▸ AIM
Copy every line of the records below word for word, leaving the pictures out.

-- START OF SUPPLIED DATA --

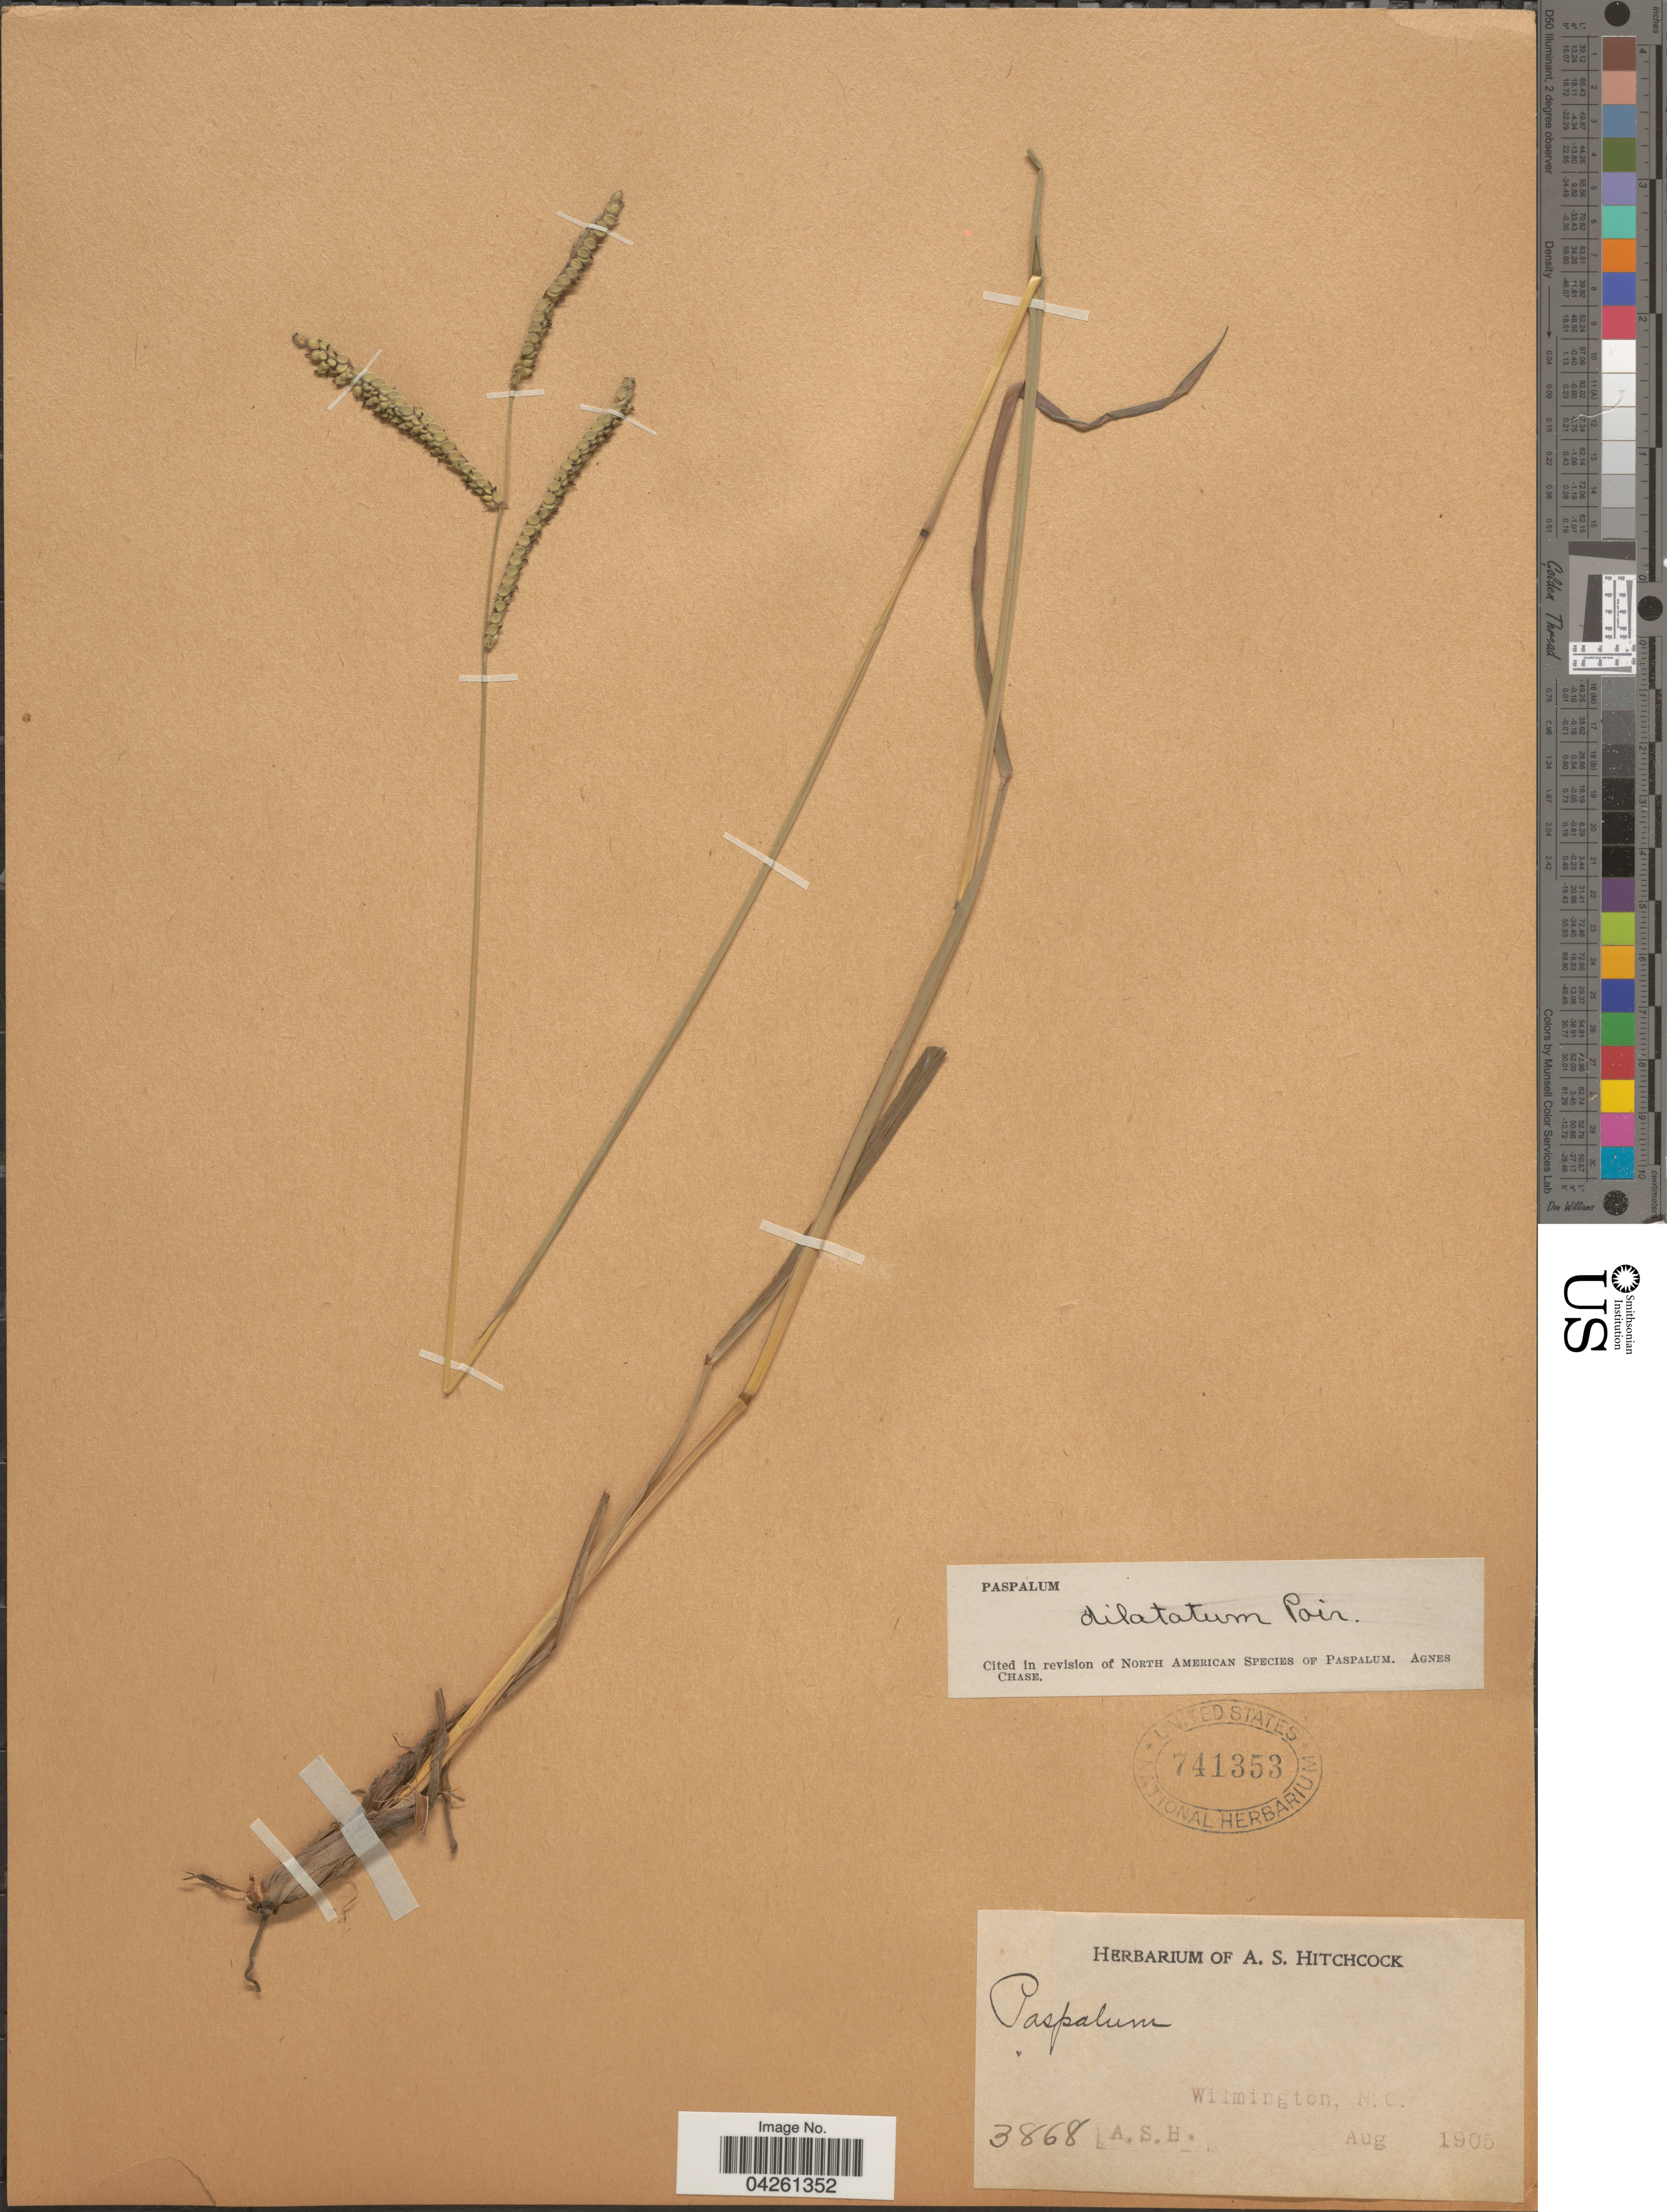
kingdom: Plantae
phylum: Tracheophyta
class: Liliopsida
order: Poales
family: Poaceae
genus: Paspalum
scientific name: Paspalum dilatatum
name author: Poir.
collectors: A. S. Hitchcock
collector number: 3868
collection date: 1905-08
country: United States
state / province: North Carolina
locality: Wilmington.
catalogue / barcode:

-- END OF SUPPLIED DATA --

▸ FINISHED EXERCISE
kingdom: Plantae
phylum: Tracheophyta
class: Liliopsida
order: Poales
family: Poaceae
genus: Paspalum
scientific name: Paspalum dilatatum
name author: Poir.
collectors: A. S. Hitchcock
collector number: 3868
collection date: 1905-08
country: United States
state / province: North Carolina
locality: Wilmington.
catalogue / barcode:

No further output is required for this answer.